Most total knee arthroplasties (TKAs) for end-stage knee arthritis are successfully performed using standard instruments, with patients reporting significant pain relief and enhanced mobility. Newer patient-specific instrumentation (PSI) is designed to further improve TKA by enabling orthopaedic surgeons to customize surgery to a patient’s individual anatomy. The goal is a faster procedure that reduces the risk of implant malpositioning, increases alignment accuracy, and improves patient outcomes. According to a review article in the September 2013 issue of the Journal of the American Academy of Orthopaedic Surgeons (JAAOS), however, additional data are needed before widespread use of these instruments can be recommended.
“It’s important to analyze the costs and benefits before adopting any new technology,” said coauthor Paul F. Lachiewicz, MD, of the Durham Veterans Affairs Medical Center, Durham, N.C., and Duke University Medical Center. “We wanted to objectively evaluate the purported benefits of PSI. Does the data justify their use? We found that they do not.”
Dr. Lachiewicz admitted that because PSI for TKA is a fairly new technology, the literature on it is not very extensive. “The studies we reviewed, however, showed very little evidence of improved implant alignment and patient outcomes with the use of these instruments,” he said.
Preoperative computer navigation
PSI uses advanced imaging to generate one-time-use instruments specific to each patient. Several weeks prior to surgery, a computed tomography (CT) or magnetic resonance imaging (MRI) scan is taken of the patient’s leg. Using a manufacturer-specific protocol, the surgeon sends the scan and preliminary surgical preferences for overall alignment, femoral and tibial resection angles, and default component sizes to the implant manufacturer.

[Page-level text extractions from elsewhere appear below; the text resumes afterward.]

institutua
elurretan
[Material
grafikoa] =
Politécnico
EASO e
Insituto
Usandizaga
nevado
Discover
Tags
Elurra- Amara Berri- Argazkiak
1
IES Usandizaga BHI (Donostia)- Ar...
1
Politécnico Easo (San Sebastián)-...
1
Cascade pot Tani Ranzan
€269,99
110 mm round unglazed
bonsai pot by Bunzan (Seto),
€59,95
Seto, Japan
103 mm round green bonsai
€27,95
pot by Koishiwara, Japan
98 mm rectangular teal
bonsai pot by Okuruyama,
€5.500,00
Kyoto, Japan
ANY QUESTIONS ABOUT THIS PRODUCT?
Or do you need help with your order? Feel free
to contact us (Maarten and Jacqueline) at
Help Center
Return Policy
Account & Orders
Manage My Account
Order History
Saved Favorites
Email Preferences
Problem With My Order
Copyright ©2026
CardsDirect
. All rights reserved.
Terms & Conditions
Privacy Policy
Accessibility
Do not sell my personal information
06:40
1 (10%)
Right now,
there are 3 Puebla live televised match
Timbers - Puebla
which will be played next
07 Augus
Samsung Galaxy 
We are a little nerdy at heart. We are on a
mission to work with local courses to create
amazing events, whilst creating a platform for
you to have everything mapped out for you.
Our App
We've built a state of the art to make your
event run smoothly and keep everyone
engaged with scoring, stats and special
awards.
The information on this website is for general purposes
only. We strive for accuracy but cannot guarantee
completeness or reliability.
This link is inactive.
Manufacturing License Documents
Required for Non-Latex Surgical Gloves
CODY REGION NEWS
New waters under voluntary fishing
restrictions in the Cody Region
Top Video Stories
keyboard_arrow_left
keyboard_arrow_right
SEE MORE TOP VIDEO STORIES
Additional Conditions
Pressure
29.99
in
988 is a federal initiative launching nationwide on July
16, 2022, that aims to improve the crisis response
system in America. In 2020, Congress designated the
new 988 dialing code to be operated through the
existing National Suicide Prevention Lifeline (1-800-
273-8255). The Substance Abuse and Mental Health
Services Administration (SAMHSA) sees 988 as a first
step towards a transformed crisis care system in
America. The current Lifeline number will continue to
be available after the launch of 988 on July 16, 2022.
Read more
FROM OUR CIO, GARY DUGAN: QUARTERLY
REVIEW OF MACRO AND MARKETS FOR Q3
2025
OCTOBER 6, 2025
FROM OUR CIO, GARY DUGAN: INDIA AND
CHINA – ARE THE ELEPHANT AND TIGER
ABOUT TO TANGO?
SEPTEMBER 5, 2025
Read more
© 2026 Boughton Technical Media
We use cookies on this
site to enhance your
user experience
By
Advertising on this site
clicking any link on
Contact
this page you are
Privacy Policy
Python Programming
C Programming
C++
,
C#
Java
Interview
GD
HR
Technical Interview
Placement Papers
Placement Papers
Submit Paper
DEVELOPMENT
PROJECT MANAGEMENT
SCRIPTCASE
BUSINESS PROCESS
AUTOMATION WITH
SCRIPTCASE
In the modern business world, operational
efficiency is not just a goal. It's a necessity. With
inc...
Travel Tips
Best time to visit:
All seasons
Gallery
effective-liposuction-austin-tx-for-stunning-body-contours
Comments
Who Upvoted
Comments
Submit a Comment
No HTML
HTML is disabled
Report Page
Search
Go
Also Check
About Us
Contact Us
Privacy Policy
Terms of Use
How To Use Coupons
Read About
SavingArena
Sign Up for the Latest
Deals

An engineer uses the data to identify specific anatomic landmarks and create a computer-generated customized surgical plan. Once the plan is approved by the surgeon, the manufacturer fabricates a corresponding set of disposable cutting blocks or pin guides designed to help the surgeon position and align the implant during surgery.
“Before performing a knee replacement, a surgeon will typically take a standard radiograph of the patient’s leg. With PSI, an additional CT or MRI scan is required. When these costs are added to the expense of making the instruments, TKA with PSI can run thousands of dollars more than TKA with conventional instruments,” Dr. Lachiewicz explained.
“PSI also increases the time to surgery; the time from surgeon approval of the plan to delivery of the instruments is typically 3 to 6 weeks,” he continued. “We found no data to justify the expense nor the time involved with using these instruments.”
The authors also noted the “possibility of alignment error or component size mismatch between the bone resections suggested by these instruments and that desired intraoperatively,” which would cause the surgeon to make changes during surgery. In addition, they pointed out that conventional techniques are still needed to perform tibial component rotation, implant fixation, and patella preparation and that PSI cannot be used to perform ligament balancing and releases in knees with fixed deformities.
Dr. Lachiewicz likens PSI to the computer-assisted TKA surgeries popular in the late 1990s, in which computers were used in the operating room to guide the surgeon in making cuts. “Computer-assisted TKA became very popular, but it’s not used anymore. That’s because when it was studied analytically it was found to be costly, time-intensive, and ineffective in improving results,” Dr. Lachiewicz explained. “PSI’s use of CT or MRI before surgery shifts computer navigation for bony landmark registration and implant positioning from the intraoperative to the preoperative setting.”
Additional data needed
The value of any medical technology depends on whether or not it improves clinical outcomes for patients. “The studies we reviewed showed that PSI for TKA had very little impact on improving the surgical procedure, and no studies have assessed whether the use of PSI results in improved implant survival, patient satisfaction, or function,” Dr. Lachiewicz said.
He concluded, “PSI may have a small and specific role in very complex knee replacements, but additional data are required before they can be justified for routine use. These instruments should continue to be studied on a research basis only to evaluate whether or not they provide any benefit to the patient.”
Dr. Lachiewicz’s coauthor is Robert A. Henderson, MD, MSc.
Disclosure information: Dr. Lachiewicz—Innomed; Cadence; Allergan; Center for Healthcare Education & Research; Gerson Lehrman Group; Global Guidepoint Advisors; GlaxoSmithKline; Zimmer; Slack Inc.; Journal of Arthroplasty; Journal of Surgical Orthopaedic Advances; Hip Society; Orthopaedic Surgery & Trauma Society. Dr. Henderson—no conflicts.
Maureen Leahy is assistant managing editor of AAOS Now. She can be reached at leahy@aaos.org
Bottom Line
- Patient-specific instrumentation (PSI) claims to reduce the risk of implant malpositioning, increase alignment accuracy, and improve patient outcomes.
- However, a literature review found little data to support these claims.
- Because additional preoperative imaging is required and instruments are custom-made, using PSI for TKA delays time to surgery and substantially increases costs.
- Although PSI may be useful in complex cases, additional research is necessary to justify routine use.